By Jack Peat, Editor of The London Economic
Take Interstate 5 through Seattle and you will find yourself traversing one of the most iconic coffee trails in the World. Heading downtown you pass Elm and Slate Coffee Roasters on 2nd Av before hitting the behemoth Starbucks Reserve Roastery on Pike Street. You skirt Vitrola and Stumptown Roasters and the renowned Ugly Mug café heading north, accounting for a huge swathe of the coffee supply chain in America and world-wide.
Seattle’s rise as the world centre for coffee roasting and coffee supply chain management can be attributed to one thing; counterculture. Coffee had become mass-marketed and mass-produced by the same means across the country which led it to be perceived as an old-fashioned drink of the older generation. But as young adults started to break this mould in the 1950s and ‘60s, more experimental styles broke through in the coffeehouses of University Way which soon become the hotpot for Seattle counterculture.
Alfred Peet led the surge with home-roasted Columbian beans that took off among hippies looking for the European flavour. Jerry Baldwin, Gordon Bowker and Zev Siegel were among that crowed and had convinced Peet to sell him the beans so they could set up a small, quality roasting business in Seattle. That business was Starbucks.
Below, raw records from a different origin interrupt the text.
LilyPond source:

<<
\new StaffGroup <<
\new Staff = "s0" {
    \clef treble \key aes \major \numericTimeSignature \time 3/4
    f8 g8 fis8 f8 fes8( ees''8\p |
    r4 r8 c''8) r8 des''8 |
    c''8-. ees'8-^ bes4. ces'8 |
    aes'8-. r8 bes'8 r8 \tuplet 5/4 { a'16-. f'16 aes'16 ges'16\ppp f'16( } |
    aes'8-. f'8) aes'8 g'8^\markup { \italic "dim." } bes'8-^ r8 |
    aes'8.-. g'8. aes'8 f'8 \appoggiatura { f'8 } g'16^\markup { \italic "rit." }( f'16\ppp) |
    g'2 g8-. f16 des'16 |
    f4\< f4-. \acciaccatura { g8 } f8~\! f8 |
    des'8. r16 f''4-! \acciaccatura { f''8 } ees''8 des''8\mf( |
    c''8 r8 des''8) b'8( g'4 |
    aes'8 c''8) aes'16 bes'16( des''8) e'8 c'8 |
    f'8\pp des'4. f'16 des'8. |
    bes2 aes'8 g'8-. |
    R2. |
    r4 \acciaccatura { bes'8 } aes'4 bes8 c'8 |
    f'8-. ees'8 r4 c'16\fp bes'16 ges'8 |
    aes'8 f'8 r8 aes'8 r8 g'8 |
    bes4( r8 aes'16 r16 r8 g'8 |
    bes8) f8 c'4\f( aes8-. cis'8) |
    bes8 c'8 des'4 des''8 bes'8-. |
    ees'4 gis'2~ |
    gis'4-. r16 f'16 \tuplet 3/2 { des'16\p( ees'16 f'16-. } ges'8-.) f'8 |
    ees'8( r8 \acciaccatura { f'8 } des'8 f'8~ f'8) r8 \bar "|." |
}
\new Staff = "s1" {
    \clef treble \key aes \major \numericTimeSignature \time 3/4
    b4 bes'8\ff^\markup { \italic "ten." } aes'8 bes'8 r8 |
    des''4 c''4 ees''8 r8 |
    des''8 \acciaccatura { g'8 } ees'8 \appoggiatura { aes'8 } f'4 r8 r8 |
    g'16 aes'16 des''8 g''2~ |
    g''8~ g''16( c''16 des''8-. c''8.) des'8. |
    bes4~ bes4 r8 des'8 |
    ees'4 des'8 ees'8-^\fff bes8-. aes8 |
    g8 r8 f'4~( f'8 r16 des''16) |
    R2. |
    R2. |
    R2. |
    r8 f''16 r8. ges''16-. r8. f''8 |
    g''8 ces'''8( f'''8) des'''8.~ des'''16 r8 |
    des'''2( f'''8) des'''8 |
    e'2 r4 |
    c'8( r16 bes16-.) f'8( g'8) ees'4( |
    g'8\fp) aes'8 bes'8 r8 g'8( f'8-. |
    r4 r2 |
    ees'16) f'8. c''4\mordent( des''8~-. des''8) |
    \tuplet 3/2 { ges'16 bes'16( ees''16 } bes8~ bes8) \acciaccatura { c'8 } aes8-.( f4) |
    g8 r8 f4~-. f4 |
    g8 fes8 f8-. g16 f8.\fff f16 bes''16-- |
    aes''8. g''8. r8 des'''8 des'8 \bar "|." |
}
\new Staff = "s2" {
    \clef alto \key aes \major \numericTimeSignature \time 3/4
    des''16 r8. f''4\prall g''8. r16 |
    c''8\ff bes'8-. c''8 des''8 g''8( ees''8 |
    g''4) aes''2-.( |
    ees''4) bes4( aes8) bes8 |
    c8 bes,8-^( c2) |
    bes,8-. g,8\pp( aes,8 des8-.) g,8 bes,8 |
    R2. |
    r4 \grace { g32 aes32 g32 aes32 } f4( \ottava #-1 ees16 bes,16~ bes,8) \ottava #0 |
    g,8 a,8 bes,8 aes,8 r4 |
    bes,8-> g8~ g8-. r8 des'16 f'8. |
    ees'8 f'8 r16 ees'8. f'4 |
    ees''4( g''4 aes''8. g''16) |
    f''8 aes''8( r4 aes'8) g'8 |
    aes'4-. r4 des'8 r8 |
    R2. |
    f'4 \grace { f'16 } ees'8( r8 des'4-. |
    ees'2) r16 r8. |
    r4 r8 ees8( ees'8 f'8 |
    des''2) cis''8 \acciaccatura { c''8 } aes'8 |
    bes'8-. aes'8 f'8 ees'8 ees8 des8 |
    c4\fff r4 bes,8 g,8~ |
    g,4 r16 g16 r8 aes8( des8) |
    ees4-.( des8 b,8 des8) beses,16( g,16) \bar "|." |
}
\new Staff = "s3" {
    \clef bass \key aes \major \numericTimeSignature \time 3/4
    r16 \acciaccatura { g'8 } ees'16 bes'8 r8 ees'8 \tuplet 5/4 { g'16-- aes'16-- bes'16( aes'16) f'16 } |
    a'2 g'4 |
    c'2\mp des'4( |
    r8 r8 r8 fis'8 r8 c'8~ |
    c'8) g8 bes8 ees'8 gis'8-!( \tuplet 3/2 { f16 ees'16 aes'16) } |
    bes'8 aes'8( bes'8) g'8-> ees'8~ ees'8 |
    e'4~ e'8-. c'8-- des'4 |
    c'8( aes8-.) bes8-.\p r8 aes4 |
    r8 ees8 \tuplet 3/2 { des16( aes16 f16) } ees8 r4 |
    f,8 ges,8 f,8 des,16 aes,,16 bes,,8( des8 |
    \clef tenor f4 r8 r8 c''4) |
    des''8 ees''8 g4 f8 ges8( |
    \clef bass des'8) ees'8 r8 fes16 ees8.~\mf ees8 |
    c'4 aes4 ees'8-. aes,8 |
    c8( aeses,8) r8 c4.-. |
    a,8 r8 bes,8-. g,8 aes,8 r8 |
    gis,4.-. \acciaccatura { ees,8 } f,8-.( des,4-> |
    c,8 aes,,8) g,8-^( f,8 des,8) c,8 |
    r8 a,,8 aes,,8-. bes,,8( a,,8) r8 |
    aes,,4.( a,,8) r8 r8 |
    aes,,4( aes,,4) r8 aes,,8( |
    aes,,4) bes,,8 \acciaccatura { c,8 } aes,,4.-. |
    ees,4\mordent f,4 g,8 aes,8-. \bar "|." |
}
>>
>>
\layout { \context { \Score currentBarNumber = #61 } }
Roasting: The bean’s pedigree
Beans have become the wine grapes of the coffee world. Now, more than ever, the coffee bean’s pedigree is everything. Roasting coffee transforms the chemical and physical properties of green coffee beans into roasted coffee products, producing the characteristic flavour of coffee.
Like grapes, the notion of terroir was rediscovered by pioneers such as Peet and Jim Stewart et al, who brought regional expressions to the surface through new-age roasting techniques. This so-called ‘golden age’ for the bean is behind the boom of high-street coffee chains which, in turn, have instigated a revival of small-scale coffee roasters and a trend toward “single-origin” coffees served at speciality shops.
Down the Coffee Line
Like Seattle’s Route 5, London is undergoing a coffee renaissance of small-scale roasters that is underpinned by large-scale producers. Take the train from Clapham Junction to London Waterloo and you will detect a strong toasting smell emanating from Caffè Nero roastery in Battersea which skirts the train track emblazoned with the bold blue branding. The plant roasts all Café Nero beans under the guidance of Gaetano, the chief roaster, and his team who create the signature blend.
Take a look inside here:
A short journey along the line between Vauxhall and London lies the heart of Costa Coffee’s brewing empire. It receives hundreds of sacks of coffee beans from around the world and distributes them to more than 3,000 Costa coffee shops around the world. Some 8,000 tonnes are roasted at the plant each year supplying the rapidly expanding coffee chain.